Die London-Fashion Week ist für Einkäufer und Presse inzwischen fast wichtiger als die Milano Moda. Und auch, wenn Erdem es  natürlich niemals aussprechen würde – dafür ist er viel zu bescheiden: Dieser Trend geht auch auf sein Konto. Spätestens seit er im Frühjahr 2008 eine seiner stärksten Kollektionen zeigte – mit Spitze überzogene Trenchcoats, die gleich darauf zigfach kopiert bei Zara hingen – und damit Anna Wintour und ihre Vogue-Entourage zur Show ins Somerset House lockte, hat die Veranstaltung spürbar an Fahrt aufgenommen. Wer für die US-Vogue stattfindet, findet international statt. Erst kam die Wintour an die Themse, dann kehrte die britischste aller Marken, Burberry, mit ihren Schauen wieder zurück nach Hause.

„Die junge Designergeneration hat eine Bewegung gestartet, die keinen Regeln oder der Geschichte folgt,“ erklärt Justin O’Shea von mytheresa das Phänomen. „Es ist diese Authentizität in ihren DNAs, die den ungebrochenen Erfolg anfeuert“. Wer heute an Mode made in London denkt, hat sofort die bunten Neoprenkleider von Peter Pilotto und die Kachel-Prints von Mary Katranzou vor Augen, die Rüschenkollektion von J.W. Anderson, die Gorilla-Kleider von Christopher Kane und eben auch die Blumen-Looks von Erdem. Früher sind Galliano, McQueen und Pugh für die Karriere nach Paris gegangen, heute kommt Tom Ford aus dem gleichen Grund von New York nach London.

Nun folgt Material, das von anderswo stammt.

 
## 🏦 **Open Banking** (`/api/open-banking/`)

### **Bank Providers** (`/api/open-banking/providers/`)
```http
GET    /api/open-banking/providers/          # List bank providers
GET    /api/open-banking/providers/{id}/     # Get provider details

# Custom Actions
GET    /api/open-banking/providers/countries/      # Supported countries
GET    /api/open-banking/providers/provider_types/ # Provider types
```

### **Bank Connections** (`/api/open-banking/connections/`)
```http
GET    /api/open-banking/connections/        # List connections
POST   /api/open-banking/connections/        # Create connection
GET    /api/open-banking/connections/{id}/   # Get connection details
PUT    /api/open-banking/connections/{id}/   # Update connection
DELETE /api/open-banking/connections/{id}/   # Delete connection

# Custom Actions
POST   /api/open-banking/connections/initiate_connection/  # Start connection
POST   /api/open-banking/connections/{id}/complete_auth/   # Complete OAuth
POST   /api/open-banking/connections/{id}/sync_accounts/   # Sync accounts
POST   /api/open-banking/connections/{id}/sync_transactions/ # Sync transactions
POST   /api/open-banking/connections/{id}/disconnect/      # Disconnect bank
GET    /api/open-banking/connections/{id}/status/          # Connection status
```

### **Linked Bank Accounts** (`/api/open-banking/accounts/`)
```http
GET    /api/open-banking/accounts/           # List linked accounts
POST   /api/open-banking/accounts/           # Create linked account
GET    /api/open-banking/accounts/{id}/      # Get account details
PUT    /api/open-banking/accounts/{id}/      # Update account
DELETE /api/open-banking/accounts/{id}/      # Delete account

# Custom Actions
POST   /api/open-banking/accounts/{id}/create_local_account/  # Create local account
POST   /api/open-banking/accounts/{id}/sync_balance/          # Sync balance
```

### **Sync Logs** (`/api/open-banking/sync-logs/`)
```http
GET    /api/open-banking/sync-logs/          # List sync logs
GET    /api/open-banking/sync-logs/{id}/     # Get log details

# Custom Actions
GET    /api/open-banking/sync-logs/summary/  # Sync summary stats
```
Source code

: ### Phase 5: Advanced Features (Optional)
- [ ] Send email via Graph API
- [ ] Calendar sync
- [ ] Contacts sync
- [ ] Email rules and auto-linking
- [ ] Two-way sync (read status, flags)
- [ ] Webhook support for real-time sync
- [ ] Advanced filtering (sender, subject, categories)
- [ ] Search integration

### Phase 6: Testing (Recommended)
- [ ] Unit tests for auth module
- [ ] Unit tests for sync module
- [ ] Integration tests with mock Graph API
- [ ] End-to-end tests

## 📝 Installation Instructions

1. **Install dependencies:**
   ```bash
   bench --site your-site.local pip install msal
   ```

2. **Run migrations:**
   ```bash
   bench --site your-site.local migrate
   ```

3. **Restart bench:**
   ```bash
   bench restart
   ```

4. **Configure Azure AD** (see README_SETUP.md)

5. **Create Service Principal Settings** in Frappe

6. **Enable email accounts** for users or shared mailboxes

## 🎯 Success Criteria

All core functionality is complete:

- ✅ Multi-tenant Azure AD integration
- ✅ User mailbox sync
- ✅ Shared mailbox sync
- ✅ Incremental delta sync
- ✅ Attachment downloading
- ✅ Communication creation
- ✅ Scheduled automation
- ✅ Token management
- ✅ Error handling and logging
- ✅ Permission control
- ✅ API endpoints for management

Wie etabliert die Londoner Designer inzwischen sind, lässt sich auch an den jüngsten, wirtschaftlichen Ereignissen ablesen. Christopher Kane wurde aufgekauft von der millionenschweren, Pariser Modegruppe Kering (vormals PPR), zu der auch Gucci, Stella McCartney und Saint Laurent gehören. J.W. Anderson ist nach Christopher Kane der nächste Brite, der für Versus, die Schwesterkollektion von Versace, entwirft. Auch bei Erdem wurde schon häufiger gemutmaßt, welchen Zweitjob er demnächst wohl bekommen wird. Schiaparelli ist ein Name, der in seinem Zusammenhang immer wieder fällt. Darauf angesprochen, wird er plötzlich einsilbig. „Bei so etwas fühlt man sich als Designer natürlich geehrt“, antwortet er und lächelt dabei verlegen. „Mehr kann ich dazu nicht sagen“. Bisher hat es für ihn ja auch ohne Backup sagenhaft funktioniert.